* begin Page extract *

Friday, 25 March 2016

The Red Baron (2008)


The Red Baron is a 2008 war film directed by Nikolai Müllerschoen and starring Matthias Schweighöfer, Lena Headey and Joseph Fiennes.

I bought The Red Baron years ago but only got around to watching it recently because the cheap packaging made it look fairly ordinary. I should have known better than to let packaging deceive me. It’s a fantastic film. I’d put it right up there with War Horse as one of the better films depicting World War One. 

It’s rare to see an English-language film depicting things from the German side, and it’s here that The Red Baron really shines. The Nazi party was still more than a decade away – these fighter pilots are indeed fanatics, but they are fanatic about flying. The combat (at least at first) is completely secondary and they see it more as ‘sport’ than warfare. When Manfred von Richtofen first takes command of a fighter wing he emphasises to his men that they are to shoot down airplanes, not men. There’s a strange sort of chivalry between the British and German fighter pilots (something that was mostly lacking in the trenches they fought above) evident when the Red Baron and his loyal wingmen fly over a British flyer’s funeral at the beginning of the film to drop a wreath. They considered the British their opponents, not their enemies. 


This is also illustrated when Richtofen rescues a British pilot he’s shot down (Joseph Fiennes) and pulls him from the plane, handing him over to a nurse (Lena Headey). It’s enough to down the plane, he has no interest in killing the man flying it. He sees himself more as a duelling knight than a soldier, even remarking that dogfighting is like jousting, like ‘a tournament’.

Richtofen is a wonderfully drawn out character. We are first introduced to him as a young boy, and this is one of my favourite scenes. He’s hunting with his younger brother and he has a deer in his sights, but then gets distracted as a plane flies overhead. I like the way he abandons his rifle without shooting the deer – it’s not subtle but it works marvellously: he enjoys the hunt, not the kill.

Schweighöfer plays Richtofen with a mixture of boyish enthusiasm and war-weariness. His best scene by far is when he’s talking to Lena Headey about why he refuses to accept an officer’s commission (which would see him grounded, giving orders instead of flying, and thus safe as more and more German pilots are blown out of the sky by the advancing allies). He says he refuses to order his men into battle, he will only lead them. 

This scene comes after a mercifully non-sentimental love story between the Baron and the nurse after she treats him for a head wound. He playfully says he’s glad he got shot down because it gave him a chance to see her, so she decides to take the wind out of his sails by showing him the other side of the conflict, the one he has remained immune to while flying above it.

* end Page extract *

What to do: In the film review, what does Richtofen stress to his men when he first takes command of a fighter wing?

* begin Data *

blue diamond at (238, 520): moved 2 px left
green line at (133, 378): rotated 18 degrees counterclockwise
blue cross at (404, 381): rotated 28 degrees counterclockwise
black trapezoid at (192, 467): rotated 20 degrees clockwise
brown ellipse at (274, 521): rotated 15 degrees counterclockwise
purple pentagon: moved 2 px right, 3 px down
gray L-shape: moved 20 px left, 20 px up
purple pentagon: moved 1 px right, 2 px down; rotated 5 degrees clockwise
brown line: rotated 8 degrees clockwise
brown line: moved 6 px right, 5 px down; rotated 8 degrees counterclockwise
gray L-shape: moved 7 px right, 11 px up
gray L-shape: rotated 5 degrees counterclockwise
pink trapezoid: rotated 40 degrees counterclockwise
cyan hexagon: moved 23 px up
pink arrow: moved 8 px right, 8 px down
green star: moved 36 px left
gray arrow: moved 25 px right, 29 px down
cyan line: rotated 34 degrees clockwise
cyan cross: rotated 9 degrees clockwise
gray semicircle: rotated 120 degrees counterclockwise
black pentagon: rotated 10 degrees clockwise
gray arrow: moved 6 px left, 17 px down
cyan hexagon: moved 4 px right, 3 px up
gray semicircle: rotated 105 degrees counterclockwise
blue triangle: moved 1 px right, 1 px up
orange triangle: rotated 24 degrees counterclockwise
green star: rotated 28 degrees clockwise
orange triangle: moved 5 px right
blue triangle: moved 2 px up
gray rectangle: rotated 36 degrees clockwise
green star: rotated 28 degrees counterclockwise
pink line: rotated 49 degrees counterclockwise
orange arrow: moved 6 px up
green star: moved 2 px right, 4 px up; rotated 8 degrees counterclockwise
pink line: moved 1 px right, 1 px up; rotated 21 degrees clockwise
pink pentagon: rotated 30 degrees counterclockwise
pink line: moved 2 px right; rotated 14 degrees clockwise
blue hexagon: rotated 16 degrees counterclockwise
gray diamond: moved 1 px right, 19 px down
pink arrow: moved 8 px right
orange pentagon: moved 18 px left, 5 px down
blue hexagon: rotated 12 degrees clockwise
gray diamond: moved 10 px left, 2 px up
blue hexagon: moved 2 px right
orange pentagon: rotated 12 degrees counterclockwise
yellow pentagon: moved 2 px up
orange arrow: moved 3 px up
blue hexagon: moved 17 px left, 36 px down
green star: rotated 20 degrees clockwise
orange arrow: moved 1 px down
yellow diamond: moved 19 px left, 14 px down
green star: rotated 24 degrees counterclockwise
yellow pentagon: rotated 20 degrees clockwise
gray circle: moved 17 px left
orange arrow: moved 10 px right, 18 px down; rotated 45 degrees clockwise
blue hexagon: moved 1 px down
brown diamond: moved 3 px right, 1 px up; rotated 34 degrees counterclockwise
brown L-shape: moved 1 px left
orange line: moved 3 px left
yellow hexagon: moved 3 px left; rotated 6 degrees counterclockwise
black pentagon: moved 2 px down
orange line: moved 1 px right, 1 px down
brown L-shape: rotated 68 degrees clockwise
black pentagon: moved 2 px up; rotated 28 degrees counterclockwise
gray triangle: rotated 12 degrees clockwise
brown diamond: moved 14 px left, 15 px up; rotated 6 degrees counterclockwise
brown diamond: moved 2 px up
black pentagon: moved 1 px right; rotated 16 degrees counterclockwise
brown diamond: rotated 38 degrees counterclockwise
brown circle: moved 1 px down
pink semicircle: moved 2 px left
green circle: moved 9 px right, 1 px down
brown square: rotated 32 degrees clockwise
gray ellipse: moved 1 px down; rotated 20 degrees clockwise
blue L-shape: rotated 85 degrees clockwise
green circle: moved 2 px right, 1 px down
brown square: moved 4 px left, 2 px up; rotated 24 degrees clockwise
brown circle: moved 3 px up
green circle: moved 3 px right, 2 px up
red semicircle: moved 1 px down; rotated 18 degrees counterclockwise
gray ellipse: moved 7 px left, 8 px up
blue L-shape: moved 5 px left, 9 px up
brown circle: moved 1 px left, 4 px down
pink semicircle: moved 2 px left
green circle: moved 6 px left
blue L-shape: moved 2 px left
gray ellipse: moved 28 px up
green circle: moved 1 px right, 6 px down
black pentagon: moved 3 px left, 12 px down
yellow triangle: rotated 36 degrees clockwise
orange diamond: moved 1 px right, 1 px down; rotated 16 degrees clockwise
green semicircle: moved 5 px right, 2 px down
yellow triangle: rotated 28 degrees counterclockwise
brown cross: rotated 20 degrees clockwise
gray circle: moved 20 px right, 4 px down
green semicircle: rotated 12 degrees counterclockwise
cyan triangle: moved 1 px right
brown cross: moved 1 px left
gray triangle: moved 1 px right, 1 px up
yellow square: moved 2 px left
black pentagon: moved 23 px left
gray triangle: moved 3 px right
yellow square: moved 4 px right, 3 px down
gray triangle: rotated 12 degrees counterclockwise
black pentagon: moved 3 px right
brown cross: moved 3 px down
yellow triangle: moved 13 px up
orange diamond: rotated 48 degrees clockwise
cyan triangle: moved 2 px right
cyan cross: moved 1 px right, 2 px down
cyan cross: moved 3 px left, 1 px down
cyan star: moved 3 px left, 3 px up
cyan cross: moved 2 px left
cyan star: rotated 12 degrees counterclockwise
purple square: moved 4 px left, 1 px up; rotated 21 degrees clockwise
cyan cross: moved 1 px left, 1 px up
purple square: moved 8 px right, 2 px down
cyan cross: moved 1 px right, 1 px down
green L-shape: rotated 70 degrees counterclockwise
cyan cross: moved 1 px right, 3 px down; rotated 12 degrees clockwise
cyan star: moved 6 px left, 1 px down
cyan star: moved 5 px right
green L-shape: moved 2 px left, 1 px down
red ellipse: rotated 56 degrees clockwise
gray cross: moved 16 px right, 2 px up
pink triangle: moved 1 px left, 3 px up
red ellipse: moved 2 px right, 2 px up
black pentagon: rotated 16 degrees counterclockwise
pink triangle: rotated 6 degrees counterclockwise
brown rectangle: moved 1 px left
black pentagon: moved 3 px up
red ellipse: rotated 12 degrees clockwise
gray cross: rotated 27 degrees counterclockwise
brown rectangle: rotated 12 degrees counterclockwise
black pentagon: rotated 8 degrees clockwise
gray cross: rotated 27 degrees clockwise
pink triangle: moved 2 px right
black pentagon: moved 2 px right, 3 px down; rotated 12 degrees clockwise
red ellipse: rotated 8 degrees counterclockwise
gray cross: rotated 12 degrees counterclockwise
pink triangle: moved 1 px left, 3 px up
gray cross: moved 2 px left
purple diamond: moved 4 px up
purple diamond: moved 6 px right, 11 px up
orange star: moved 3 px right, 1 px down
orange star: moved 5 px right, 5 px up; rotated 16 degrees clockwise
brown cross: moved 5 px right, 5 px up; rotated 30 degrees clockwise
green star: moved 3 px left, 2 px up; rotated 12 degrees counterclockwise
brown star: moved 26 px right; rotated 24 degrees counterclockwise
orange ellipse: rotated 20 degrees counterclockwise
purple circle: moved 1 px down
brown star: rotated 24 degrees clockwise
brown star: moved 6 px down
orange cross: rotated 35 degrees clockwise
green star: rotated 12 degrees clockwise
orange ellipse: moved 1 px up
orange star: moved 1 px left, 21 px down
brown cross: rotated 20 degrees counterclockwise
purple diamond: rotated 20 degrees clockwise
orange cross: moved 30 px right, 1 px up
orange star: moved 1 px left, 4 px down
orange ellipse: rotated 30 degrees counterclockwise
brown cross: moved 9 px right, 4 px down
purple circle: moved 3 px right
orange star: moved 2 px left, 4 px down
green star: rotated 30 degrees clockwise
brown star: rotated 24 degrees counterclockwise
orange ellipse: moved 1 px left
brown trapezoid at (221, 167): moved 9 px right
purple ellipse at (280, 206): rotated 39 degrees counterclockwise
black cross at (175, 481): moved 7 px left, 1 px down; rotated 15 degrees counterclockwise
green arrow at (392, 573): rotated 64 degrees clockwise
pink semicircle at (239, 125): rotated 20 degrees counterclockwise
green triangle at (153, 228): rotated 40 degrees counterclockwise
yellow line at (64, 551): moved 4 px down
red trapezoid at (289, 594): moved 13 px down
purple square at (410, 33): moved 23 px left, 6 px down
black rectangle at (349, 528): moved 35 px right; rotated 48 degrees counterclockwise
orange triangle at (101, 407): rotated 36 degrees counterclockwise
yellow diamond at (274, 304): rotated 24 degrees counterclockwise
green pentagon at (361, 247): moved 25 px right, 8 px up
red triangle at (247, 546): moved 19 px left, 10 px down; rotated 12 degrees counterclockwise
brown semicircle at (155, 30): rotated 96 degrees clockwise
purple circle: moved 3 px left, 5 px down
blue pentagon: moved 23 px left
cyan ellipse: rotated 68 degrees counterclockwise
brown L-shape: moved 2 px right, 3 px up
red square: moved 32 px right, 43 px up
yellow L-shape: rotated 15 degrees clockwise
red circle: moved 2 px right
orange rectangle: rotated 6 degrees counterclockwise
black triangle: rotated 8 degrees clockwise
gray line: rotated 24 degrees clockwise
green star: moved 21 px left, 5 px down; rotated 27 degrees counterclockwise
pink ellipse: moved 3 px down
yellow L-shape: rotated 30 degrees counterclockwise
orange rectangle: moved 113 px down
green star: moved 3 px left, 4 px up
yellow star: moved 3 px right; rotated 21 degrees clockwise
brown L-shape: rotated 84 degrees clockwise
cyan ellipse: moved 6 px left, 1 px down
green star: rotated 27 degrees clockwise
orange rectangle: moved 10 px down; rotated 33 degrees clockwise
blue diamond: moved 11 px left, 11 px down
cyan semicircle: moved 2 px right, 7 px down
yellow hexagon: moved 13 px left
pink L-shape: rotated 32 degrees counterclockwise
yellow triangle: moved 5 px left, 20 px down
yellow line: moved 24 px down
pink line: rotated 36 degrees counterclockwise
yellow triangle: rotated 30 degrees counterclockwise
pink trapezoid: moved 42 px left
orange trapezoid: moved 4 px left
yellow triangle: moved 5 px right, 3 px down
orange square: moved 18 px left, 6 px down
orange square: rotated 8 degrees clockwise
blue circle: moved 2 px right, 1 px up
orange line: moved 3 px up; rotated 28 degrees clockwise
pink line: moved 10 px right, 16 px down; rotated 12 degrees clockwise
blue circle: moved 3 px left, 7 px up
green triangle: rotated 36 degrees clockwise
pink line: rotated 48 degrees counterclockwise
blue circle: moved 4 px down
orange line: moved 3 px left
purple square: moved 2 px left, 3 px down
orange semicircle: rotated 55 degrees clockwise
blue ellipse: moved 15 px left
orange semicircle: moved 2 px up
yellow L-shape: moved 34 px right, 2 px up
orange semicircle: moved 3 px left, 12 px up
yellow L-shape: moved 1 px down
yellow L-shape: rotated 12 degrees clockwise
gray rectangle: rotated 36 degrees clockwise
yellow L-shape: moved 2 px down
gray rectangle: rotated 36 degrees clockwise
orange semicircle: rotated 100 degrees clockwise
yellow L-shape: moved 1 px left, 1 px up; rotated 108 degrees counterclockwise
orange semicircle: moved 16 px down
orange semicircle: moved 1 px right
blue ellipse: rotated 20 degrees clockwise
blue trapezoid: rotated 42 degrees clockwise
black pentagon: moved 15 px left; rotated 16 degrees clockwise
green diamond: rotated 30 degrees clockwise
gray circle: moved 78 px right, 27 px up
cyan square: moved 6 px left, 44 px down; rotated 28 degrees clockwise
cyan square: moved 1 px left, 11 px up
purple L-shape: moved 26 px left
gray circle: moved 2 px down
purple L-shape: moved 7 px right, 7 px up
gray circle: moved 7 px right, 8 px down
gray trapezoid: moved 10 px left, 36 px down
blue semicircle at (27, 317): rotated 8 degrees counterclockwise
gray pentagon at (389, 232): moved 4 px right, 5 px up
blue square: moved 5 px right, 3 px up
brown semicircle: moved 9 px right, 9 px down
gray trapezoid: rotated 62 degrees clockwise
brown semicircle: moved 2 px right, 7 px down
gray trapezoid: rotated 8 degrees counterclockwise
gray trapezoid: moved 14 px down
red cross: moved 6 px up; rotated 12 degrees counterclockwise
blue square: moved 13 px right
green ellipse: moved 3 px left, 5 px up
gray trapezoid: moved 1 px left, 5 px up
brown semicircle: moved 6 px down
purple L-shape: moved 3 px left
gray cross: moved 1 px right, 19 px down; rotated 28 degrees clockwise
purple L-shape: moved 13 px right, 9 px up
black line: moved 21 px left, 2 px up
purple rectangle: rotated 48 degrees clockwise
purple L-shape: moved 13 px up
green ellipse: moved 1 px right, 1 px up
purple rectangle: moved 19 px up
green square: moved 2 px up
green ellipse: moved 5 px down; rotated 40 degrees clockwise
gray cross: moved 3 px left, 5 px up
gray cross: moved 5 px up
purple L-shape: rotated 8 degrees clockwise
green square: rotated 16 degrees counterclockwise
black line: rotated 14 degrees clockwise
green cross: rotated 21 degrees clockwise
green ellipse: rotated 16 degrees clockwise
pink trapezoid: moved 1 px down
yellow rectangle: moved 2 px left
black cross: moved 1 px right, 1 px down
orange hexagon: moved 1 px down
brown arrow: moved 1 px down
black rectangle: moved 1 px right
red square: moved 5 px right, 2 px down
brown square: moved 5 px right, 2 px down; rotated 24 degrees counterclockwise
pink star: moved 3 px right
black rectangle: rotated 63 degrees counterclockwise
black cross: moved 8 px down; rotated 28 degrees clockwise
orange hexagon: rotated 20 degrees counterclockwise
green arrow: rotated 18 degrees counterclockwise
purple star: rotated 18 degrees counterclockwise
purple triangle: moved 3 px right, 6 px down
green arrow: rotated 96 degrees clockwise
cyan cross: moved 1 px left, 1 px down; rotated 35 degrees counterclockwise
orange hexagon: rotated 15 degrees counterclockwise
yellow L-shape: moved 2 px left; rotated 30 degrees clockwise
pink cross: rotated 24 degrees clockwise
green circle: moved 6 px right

* end Data *

In response: They are to shoot down airplanes, not men.